When North Korea invaded South Korea in 1950, what were the causal
factors? Was it looming privation or xenophobia? The two portions of the
peninsula did have ideological different backers as the communist Soviet
Union under Stalin backed North Korea post WWII, where the capitalist US
backed South Korea. Even if privation came into play, was the south any
better off? If xenophobia were at play it certainly wouldn't be Korean
hatred of fellow Korean so soon after the post WWII partition. Maybe it
was to rid the peninsula of the vestiges of US influence in the South,
yet the North was accepting of Soviet and ChiCom aid. The Chinese played
a major role in diriving the US out of the North. Whatever animosity the
North Koreans would have for foreign invaders of the peninsula was
squashed by the aid that an Asian foreign player could provide.

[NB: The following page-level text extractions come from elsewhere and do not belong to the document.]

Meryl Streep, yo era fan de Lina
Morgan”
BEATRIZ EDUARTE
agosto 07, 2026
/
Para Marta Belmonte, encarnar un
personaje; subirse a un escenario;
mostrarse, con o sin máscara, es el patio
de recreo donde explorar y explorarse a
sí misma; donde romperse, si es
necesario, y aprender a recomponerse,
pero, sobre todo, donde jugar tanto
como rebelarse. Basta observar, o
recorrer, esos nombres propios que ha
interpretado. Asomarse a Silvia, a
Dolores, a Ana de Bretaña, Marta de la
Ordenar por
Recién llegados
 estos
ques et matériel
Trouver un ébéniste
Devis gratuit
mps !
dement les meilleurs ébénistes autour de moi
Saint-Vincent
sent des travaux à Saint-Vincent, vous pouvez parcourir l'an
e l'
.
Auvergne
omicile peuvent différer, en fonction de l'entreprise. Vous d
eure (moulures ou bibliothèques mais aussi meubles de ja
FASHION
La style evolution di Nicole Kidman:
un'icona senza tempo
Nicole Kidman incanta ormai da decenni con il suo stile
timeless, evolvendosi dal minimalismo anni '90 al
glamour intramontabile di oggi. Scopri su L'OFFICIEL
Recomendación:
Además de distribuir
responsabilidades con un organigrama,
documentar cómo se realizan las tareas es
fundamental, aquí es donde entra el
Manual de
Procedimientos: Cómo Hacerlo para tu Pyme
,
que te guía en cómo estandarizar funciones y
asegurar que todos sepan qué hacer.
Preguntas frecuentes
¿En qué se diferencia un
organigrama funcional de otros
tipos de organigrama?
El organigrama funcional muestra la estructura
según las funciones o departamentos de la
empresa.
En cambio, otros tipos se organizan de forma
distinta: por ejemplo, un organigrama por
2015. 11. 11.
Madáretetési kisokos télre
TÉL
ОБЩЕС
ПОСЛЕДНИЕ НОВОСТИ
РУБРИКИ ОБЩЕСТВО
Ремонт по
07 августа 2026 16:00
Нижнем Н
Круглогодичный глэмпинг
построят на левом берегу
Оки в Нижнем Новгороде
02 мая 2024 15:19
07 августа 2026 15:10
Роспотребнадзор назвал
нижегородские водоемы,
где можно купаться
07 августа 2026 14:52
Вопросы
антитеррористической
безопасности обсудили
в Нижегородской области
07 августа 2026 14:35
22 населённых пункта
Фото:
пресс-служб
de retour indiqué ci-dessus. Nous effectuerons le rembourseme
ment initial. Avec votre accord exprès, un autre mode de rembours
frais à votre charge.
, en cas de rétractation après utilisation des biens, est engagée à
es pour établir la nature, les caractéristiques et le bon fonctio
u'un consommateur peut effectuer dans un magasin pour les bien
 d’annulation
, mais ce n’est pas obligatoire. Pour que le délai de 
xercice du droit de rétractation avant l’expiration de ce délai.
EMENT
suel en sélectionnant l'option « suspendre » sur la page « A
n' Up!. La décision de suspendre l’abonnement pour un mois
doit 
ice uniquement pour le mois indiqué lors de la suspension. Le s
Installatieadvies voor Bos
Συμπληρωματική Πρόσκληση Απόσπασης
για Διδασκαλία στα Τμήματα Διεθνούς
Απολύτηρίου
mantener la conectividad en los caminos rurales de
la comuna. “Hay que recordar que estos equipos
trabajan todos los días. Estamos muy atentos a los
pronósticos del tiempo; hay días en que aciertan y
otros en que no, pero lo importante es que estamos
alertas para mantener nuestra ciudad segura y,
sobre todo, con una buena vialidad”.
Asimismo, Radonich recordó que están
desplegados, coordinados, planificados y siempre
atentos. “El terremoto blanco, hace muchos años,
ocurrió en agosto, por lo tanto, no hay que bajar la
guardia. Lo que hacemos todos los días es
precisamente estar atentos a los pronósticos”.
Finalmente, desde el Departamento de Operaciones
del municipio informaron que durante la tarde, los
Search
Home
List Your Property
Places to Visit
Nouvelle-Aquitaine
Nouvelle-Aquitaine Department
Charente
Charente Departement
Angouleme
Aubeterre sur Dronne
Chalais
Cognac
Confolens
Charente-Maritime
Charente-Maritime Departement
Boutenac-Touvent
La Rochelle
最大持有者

Is there looming privation at play between China and Taiwan? These two
places, emerging from the battle between Mao's Communists and Chiang
Kaishek's Nationialists decades ago enjoy some prosperity, at least in
certain circles of each country, but they are poised at the brink of war
over the tension between Taiwanese independence from the mainland and
China's "One China" principle. Xenophobia could hardly play a role if
these two square off in a confrontation.
Keith continues:
The solution is lowering population growth, which requires empowering
women and providing access to birth control measures *and* takes upwards
of 20 years to take effect. Fundamentalist Islamics and the current
fundamentalist US administration agree on the undesireability of
empowered ("uppity") women and the full range of birth control methods.
Scott's response:
I agree with you here on the comparison of the two fundamentalisms with
respect to women's rights, but this demonstrates how an extremist
mindset takes control of a population's collective weltanschauung and
thus how ideas can become causally efficacious. How genetically
influenced are religious beliefs? Is there a religiosity module?
Keith continues:
I have said this a dozen different ways here and on other lists over the
past year, citing Easter Island and the evidence of what happened in the
American Southwest after 1250 CE as examples, and the confirming example
of the troubles fading out in Northern Ireland due to slowed population
growth and rising income per capita. Try "xenophobic memes" and related
terms in Google for more discussion.
If you can find a hole in the logic of this argument, please do. It
accounts for many known events of human history such as the Rwanda
genocide, and (roughly) predicts where we are going to have problems in
the future. Still, I find it profoundly disturbing and wish someone
could provide a convincing argument that it is not true.
Scott's response:
There's a difference between presenting the logic of an argument for
something that should exist given certain circumstances and actually
demonstrating that it does exist in the real world.